Nun ist die WM vorbei, doch Infantino wird noch immer kaum je am FIFA-Sitz in Zürich gesichtet. Darum fragt man sich dort: Wo steckt der Präsident?
Zurzeit noch immer oft in der Wüstenregion, heisst es aus gut informierten Quellen. Die beiden jüngsten seiner vier Töchter gehen vor Ort zur Schule. Doch noch besser als in Doha gefällt es Infantino im mondänen Dubai, das knapp eineinhalb Flugstunden entfernt ist. In Dubai, wo er eine Wohnung hat, hält er sich öfter auf. Darauf angesprochen sagte Infantino in Davos: «Fragen Sie bitte unsere Kommunikationsabteilung.» Dort weicht man aus. Es heisst einzig, Steuern zahle Infantino in der Schweiz und insgesamt sei er viel im Flugzeug unterwegs.
Recherchen zeigen nun, wohin die nächste Reise von Globalist Infantino führen dürfte. So viel vorweg: nicht zurück nach Zürich. Die FIFA prüft nämlich die Eröffnung eines Sitzes in den USA. Das bestätigt die FIFA-Medienstelle auf Anfrage. Es ist ein weiterer Schritt weg von Zürich, nachdem die FIFA im Sommer 2021 bereits eine Niederlassung in Paris eröffnet hatte.

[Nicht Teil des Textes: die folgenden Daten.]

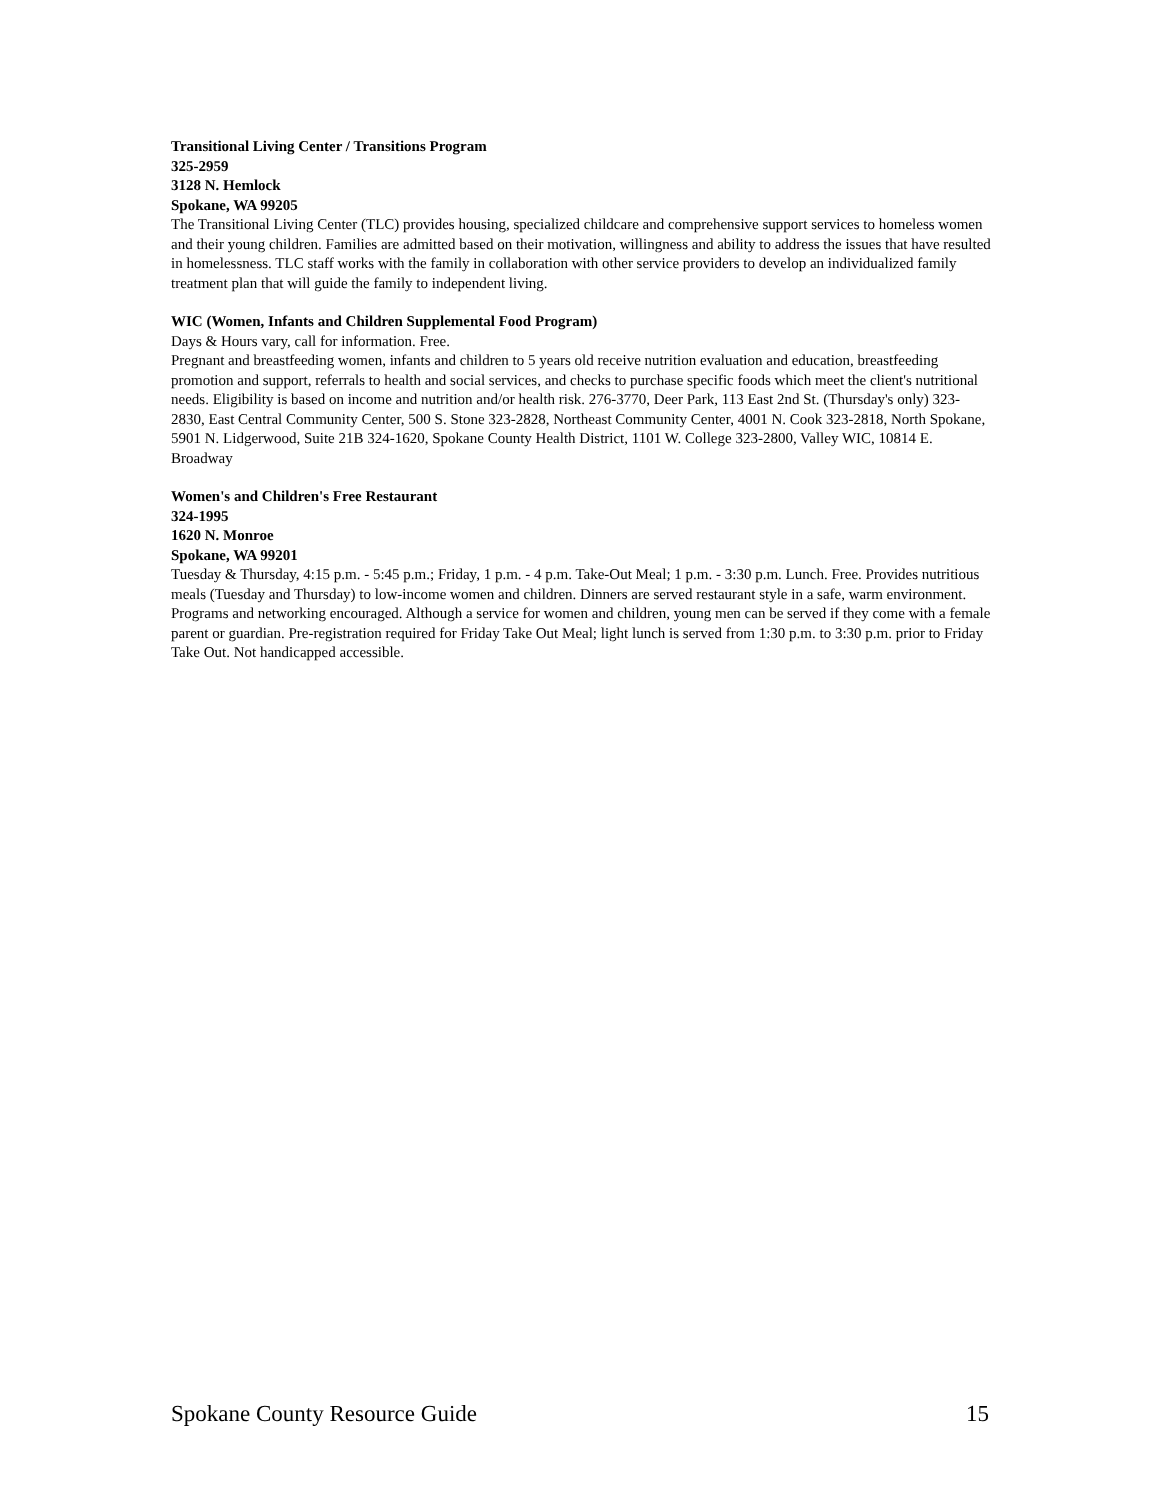Transitional Living Center / Transitions Program
325-2959
3128 N. Hemlock
Spokane, WA 99205
The Transitional Living Center (TLC) provides housing, specialized childcare and comprehensive support services to homeless women and their young children. Families are admitted based on their motivation, willingness and ability to address the issues that have resulted in homelessness. TLC staff works with the family in collaboration with other service providers to develop an individualized family treatment plan that will guide the family to independent living.
WIC (Women, Infants and Children Supplemental Food Program)
Days & Hours vary, call for information. Free.
Pregnant and breastfeeding women, infants and children to 5 years old receive nutrition evaluation and education, breastfeeding promotion and support, referrals to health and social services, and checks to purchase specific foods which meet the client's nutritional needs. Eligibility is based on income and nutrition and/or health risk. 276-3770, Deer Park, 113 East 2nd St. (Thursday's only) 323-2830, East Central Community Center, 500 S. Stone 323-2828, Northeast Community Center, 4001 N. Cook 323-2818, North Spokane, 5901 N. Lidgerwood, Suite 21B 324-1620, Spokane County Health District, 1101 W. College 323-2800, Valley WIC, 10814 E. Broadway
Women's and Children's Free Restaurant
324-1995
1620 N. Monroe
Spokane, WA 99201
Tuesday & Thursday, 4:15 p.m. - 5:45 p.m.; Friday, 1 p.m. - 4 p.m. Take-Out Meal; 1 p.m. - 3:30 p.m. Lunch. Free. Provides nutritious meals (Tuesday and Thursday) to low-income women and children. Dinners are served restaurant style in a safe, warm environment. Programs and networking encouraged. Although a service for women and children, young men can be served if they come with a female parent or guardian. Pre-registration required for Friday Take Out Meal; light lunch is served from 1:30 p.m. to 3:30 p.m. prior to Friday Take Out. Not handicapped accessible.
Spokane County Resource Guide 15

Immer mehr und immer wichtigere Niederlassungen auf der ganzen Welt: Das ist Infantinos Strategie, um das globale Geschäft auszubauen und die Bedeutung von Zürich zu verkleinern, ohne der Limmatstadt den Status des Hauptsitzes abzusprechen. Vor Paris hatte die FIFA bereits in folgenden Ländern Niederlassungen eröffnet: Barbados, Indien, Malaysia, Neuseeland, Panama, Paraguay, Senegal, Kongo, Südafrika und Vereinigte Arabische Emirate.
Viele davon sind nur kleinere regionale Sitze, intern Entwicklungsbüros genannt. Paris ist wesentlich grösser. Ebenso soll der Standort in der aufstrebenden Fussballnation USA sein – «der Grösse des Marktes» entsprechend, wie es ein Kenner formuliert.
Die USA sind der Hauptaustragungsort der WM 2026, Spiele werden auch in den benachbarten Ländern Mexiko und Kanada stattfinden. Dass sich Infantino bereits vor dem Turnier oft auf amerikanischem Boden befinden werde, kündigte er an der berüchtigten Pressekonferenz zum WM-Start in Katar an: «Ich werde viel Zeit dort verbringen, ich bin Weltbürger», sagte er auf eine Frage der «New York Times».
Neu ist, dass mit seinen privaten Aufenthaltsplänen gleich eine Sitzeröffnung verbunden ist. Die FIFA lässt offiziell offen, ob der Standort temporär für die WM oder dauerhaft sein wird, ebenso teilt sie mit, der genaue Ort sei noch nicht entschieden.
Informierte Kreise sagen, Miami stehe im Vordergrund. In der Metropole Floridas hat bereits die Fussballkonföderation Amerikas und der Karibik (Concacaf) ihren Sitz. Diese Föderation ist indes wegen Korruptionsvorwürfen in Verruf geraten. Nebst Miami werden noch andere Domizile in den USA geprüft.
Miami hätte für Infantino einen Vorteil: Es wäre nur gut 100 Kilometer entfernt von Donald Trumps Resort Mar-a-Lago in Palm Beach. Die beiden haben sich mehrfach getroffen, in den USA und auch zweimal in Davos – und auf Anhieb verstanden. Schulterklopfen und gegenseitige Anerkennung ist bei Begegnungen der beiden Männer garantiert.